- _Instruction_: Echo the lines from the line with "### **Payment Approval Status**" to the line with "## ✅ **Testing Checklist**", both included, with nothing changed.

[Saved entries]
....

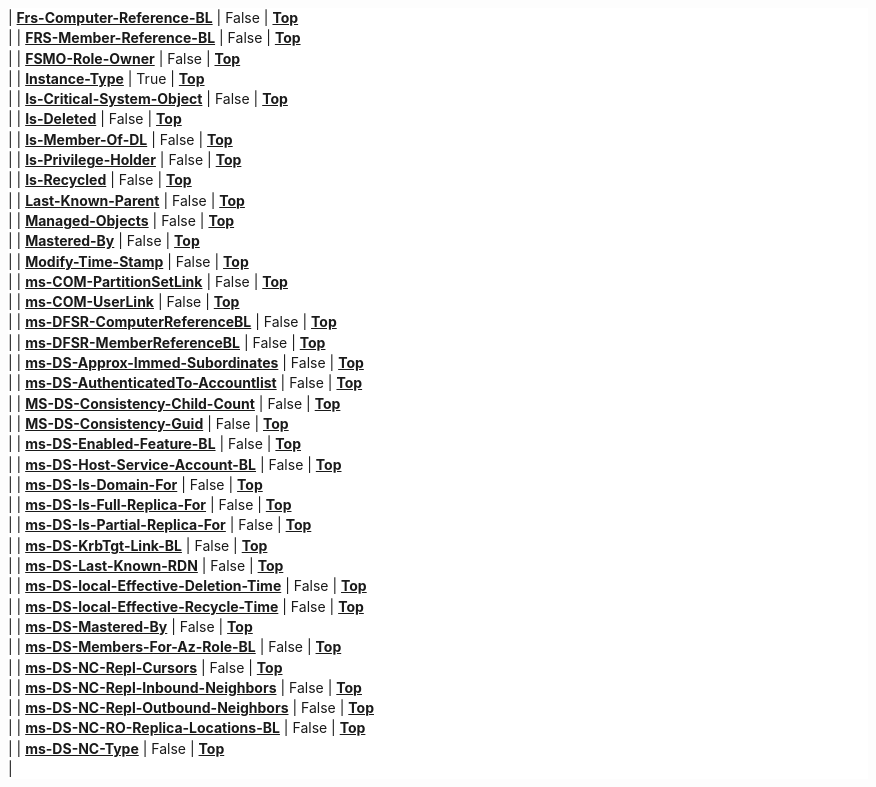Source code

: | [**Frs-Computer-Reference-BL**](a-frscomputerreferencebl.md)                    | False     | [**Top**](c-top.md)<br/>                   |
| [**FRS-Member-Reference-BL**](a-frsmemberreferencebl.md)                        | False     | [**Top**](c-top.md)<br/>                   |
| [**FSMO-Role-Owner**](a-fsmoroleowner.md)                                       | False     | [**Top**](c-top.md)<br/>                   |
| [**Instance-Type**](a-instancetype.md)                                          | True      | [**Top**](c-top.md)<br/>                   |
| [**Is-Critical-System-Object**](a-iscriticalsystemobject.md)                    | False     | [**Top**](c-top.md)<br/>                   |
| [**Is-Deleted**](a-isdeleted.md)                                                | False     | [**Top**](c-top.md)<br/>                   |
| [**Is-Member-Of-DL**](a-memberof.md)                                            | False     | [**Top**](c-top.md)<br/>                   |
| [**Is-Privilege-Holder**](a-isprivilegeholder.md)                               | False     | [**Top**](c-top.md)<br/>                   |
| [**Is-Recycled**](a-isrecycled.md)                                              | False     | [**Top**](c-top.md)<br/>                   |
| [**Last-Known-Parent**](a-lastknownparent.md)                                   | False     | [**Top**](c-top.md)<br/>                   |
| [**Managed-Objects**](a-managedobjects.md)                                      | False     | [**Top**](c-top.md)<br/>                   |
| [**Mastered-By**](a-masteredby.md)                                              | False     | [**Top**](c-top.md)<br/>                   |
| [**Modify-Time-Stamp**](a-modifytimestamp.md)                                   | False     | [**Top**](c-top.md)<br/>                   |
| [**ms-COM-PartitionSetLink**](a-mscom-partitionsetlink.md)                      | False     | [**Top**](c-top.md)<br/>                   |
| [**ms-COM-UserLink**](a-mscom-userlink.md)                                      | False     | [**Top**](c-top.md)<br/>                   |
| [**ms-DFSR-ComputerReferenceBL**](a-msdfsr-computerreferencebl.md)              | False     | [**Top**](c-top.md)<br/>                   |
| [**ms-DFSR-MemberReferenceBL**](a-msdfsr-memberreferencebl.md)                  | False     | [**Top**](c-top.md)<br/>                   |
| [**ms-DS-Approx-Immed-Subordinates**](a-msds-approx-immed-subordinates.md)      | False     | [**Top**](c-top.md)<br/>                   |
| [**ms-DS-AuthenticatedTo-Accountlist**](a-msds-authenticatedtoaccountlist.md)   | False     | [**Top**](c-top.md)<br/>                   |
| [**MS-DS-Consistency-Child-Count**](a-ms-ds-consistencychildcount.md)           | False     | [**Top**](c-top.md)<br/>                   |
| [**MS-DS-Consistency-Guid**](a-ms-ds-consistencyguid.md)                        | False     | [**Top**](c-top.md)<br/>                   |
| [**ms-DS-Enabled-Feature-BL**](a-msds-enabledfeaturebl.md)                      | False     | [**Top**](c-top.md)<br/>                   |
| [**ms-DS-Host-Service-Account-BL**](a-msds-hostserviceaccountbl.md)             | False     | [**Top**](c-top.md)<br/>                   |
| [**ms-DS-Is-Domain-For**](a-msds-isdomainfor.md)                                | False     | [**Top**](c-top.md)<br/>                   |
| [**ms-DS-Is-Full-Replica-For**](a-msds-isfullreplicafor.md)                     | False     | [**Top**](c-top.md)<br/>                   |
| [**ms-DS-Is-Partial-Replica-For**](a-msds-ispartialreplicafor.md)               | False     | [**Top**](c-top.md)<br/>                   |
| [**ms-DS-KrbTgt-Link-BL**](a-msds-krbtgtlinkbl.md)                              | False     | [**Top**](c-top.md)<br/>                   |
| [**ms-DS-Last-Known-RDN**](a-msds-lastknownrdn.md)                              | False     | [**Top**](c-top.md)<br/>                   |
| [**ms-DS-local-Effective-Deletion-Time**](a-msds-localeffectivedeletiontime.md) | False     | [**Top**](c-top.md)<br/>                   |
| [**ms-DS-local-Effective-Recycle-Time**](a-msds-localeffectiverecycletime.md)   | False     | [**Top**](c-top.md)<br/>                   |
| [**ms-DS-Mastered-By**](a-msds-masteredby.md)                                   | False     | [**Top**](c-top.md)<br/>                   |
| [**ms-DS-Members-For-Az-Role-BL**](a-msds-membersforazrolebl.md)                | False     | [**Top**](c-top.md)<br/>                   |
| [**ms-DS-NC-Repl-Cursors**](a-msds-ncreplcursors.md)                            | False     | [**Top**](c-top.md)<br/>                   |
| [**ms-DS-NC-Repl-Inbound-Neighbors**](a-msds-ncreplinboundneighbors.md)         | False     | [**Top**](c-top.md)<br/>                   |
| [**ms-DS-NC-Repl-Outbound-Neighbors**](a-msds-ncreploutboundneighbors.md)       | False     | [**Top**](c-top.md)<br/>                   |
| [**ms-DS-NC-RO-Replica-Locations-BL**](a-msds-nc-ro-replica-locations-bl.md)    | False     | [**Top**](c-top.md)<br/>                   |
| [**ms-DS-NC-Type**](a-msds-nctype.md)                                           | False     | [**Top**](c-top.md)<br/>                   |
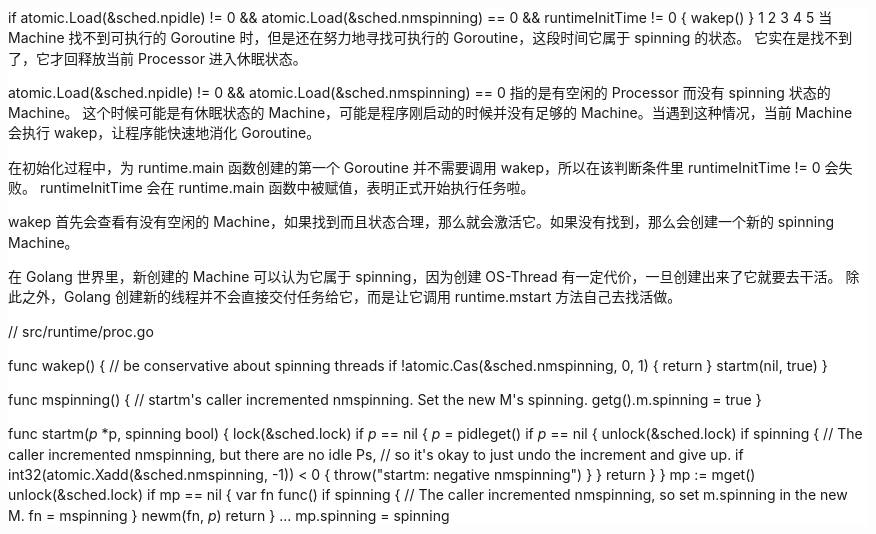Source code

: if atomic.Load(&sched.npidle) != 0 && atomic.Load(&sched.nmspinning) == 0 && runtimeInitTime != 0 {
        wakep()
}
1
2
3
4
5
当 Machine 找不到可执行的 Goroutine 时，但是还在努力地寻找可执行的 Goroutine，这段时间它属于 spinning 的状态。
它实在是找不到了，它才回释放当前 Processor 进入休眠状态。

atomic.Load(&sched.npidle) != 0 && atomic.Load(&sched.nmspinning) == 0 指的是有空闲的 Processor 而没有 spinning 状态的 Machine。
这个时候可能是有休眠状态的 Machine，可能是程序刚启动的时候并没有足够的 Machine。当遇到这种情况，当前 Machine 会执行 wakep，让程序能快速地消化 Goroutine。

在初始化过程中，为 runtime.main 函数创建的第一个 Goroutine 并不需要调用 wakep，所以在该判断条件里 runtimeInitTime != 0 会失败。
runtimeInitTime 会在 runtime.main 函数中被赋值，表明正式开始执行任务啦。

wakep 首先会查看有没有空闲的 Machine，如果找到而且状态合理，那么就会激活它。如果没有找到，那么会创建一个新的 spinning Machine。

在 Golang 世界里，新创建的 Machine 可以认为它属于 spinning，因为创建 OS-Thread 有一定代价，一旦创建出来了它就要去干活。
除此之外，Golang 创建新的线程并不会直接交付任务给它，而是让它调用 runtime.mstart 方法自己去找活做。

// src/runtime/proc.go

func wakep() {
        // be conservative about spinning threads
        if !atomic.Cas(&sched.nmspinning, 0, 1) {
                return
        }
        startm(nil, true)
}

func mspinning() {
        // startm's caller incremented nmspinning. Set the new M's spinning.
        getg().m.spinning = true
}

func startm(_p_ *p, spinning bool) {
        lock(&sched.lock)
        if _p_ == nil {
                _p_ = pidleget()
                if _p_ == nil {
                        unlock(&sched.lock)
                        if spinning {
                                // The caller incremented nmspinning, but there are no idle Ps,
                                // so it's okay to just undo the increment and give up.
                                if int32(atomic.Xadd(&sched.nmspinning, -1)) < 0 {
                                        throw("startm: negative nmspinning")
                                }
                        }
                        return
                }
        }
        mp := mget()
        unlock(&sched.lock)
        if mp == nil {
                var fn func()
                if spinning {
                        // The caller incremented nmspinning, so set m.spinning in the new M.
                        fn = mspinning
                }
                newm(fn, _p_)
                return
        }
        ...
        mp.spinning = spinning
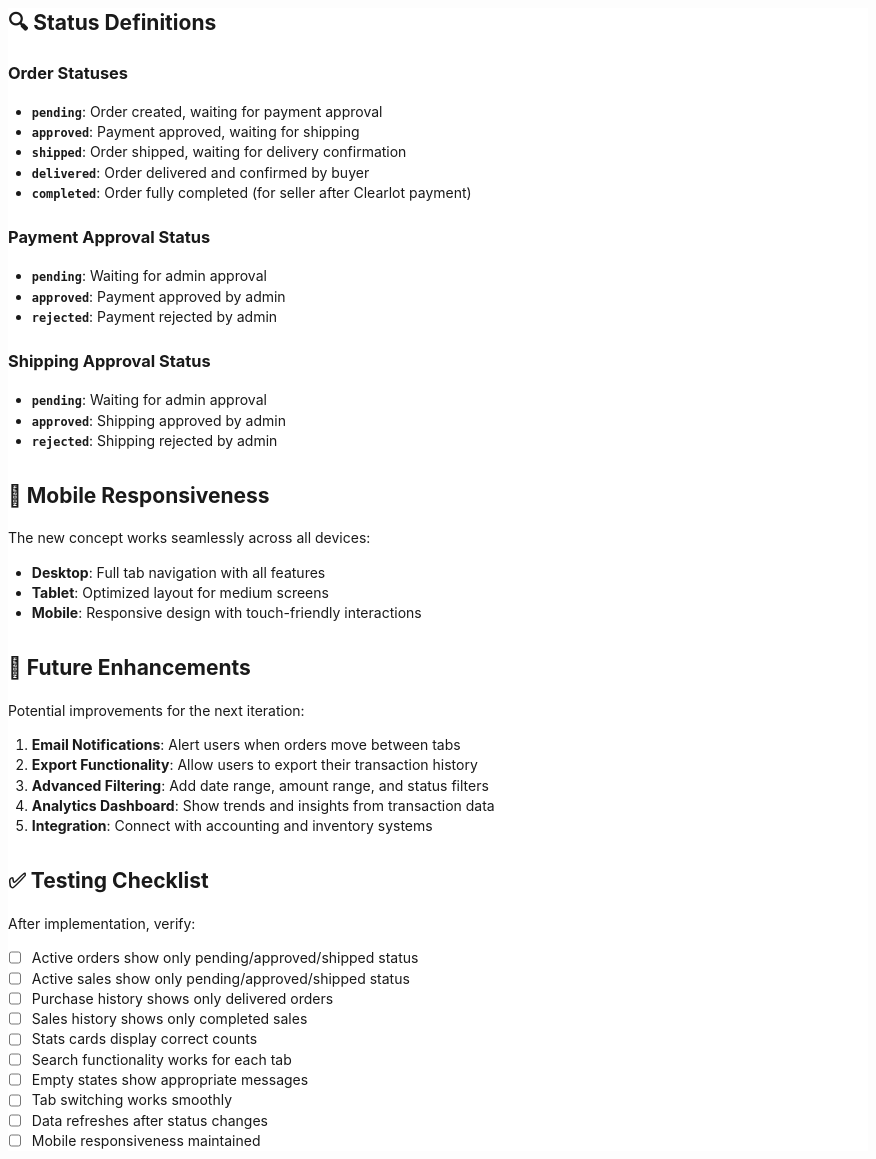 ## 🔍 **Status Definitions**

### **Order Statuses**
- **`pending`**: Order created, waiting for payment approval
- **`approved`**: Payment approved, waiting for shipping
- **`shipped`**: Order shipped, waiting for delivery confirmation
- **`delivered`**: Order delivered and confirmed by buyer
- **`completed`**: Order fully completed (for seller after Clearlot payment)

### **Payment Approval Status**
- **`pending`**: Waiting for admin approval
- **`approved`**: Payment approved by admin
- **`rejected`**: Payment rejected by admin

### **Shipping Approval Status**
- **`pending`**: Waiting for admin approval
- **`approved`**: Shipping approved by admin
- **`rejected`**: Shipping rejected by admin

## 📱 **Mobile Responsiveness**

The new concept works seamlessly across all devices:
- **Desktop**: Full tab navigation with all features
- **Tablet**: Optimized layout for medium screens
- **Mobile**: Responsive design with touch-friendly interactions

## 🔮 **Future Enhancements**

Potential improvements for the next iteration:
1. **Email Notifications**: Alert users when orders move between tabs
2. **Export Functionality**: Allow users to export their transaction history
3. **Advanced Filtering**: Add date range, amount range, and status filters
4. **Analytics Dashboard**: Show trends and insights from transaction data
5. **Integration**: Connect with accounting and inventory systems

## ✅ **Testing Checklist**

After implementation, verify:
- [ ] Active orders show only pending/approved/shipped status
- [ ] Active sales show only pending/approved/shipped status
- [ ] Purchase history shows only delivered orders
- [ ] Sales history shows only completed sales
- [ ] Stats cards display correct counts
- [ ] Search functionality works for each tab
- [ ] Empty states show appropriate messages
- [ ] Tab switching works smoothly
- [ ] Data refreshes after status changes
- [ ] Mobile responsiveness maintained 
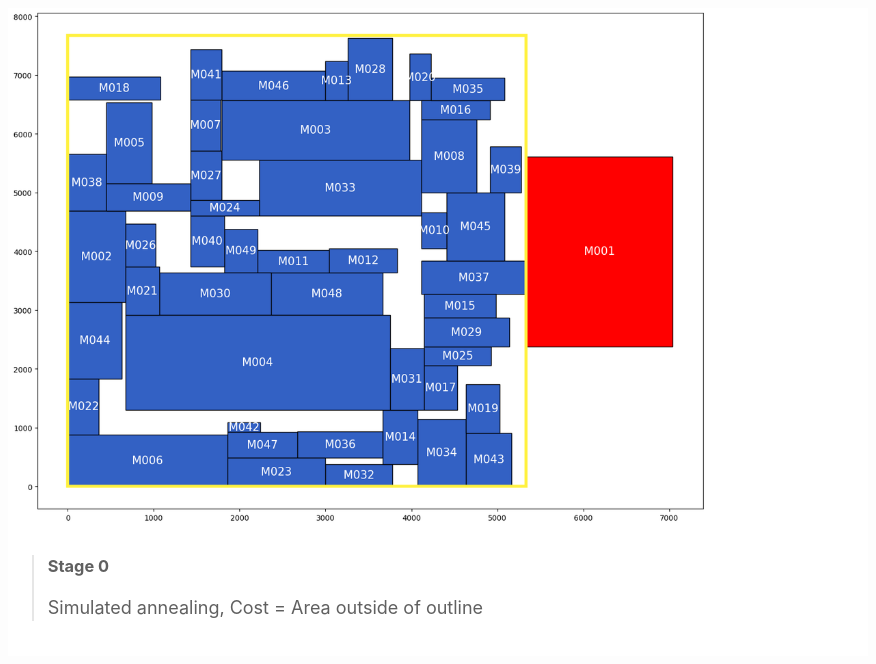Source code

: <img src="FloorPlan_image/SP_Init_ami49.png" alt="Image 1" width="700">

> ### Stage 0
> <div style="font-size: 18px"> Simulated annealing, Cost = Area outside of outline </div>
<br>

....

- _Solution to this task_:
### **Payment Approval Status**
- **`pending`**: Waiting for admin approval
- **`approved`**: Payment approved by admin
- **`rejected`**: Payment rejected by admin

### **Shipping Approval Status**
- **`pending`**: Waiting for admin approval
- **`approved`**: Shipping approved by admin
- **`rejected`**: Shipping rejected by admin

## 📱 **Mobile Responsiveness**

The new concept works seamlessly across all devices:
- **Desktop**: Full tab navigation with all features
- **Tablet**: Optimized layout for medium screens
- **Mobile**: Responsive design with touch-friendly interactions

## 🔮 **Future Enhancements**

Potential improvements for the next iteration:
1. **Email Notifications**: Alert users when orders move between tabs
2. **Export Functionality**: Allow users to export their transaction history
3. **Advanced Filtering**: Add date range, amount range, and status filters
4. **Analytics Dashboard**: Show trends and insights from transaction data
5. **Integration**: Connect with accounting and inventory systems

## ✅ **Testing Checklist**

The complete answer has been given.